- THE TASK
Copy out every line of the records below word for word, leaving out the pictures.

[Stored entries]
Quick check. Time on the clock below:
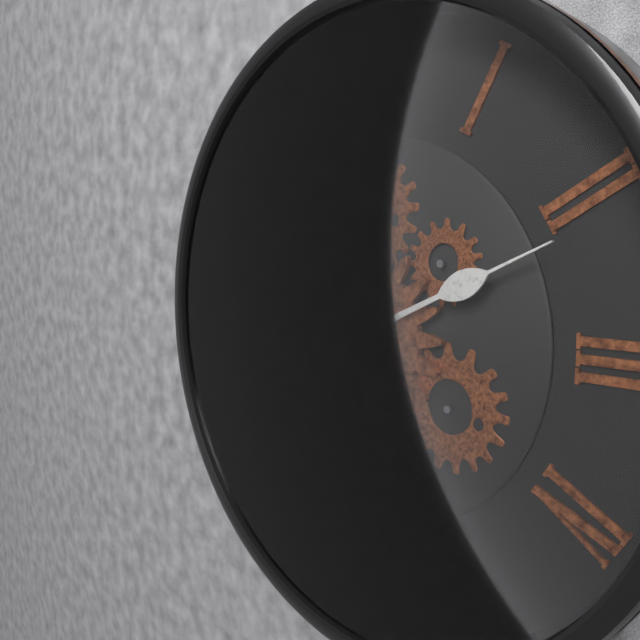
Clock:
6:11
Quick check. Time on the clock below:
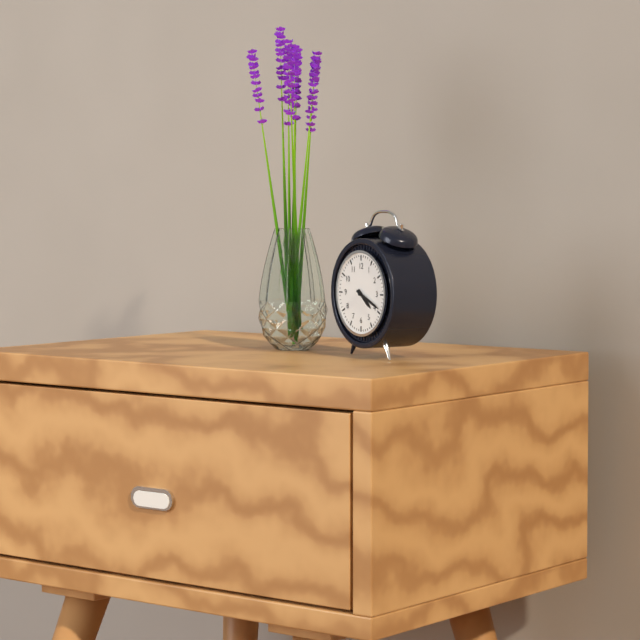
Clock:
4:19
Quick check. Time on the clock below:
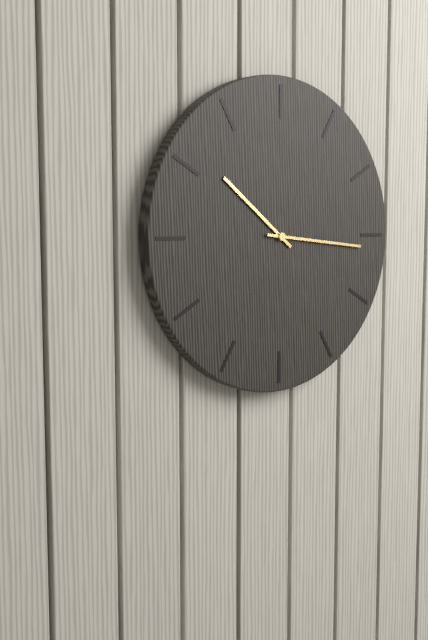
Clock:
10:16
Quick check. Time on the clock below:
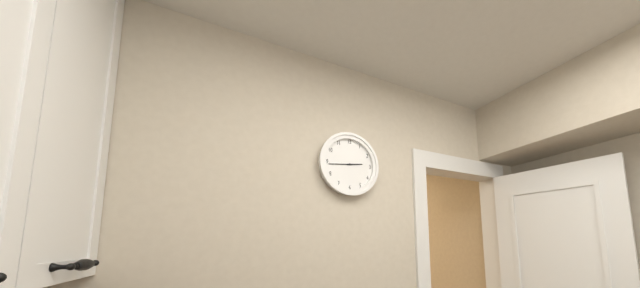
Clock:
2:44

- RESPONSE TO THE EXERCISE
Quick check. Time on the clock below:
Clock:
6:11
Quick check. Time on the clock below:
Clock:
4:19
Quick check. Time on the clock below:
Clock:
10:16
Quick check. Time on the clock below:
Clock:
2:44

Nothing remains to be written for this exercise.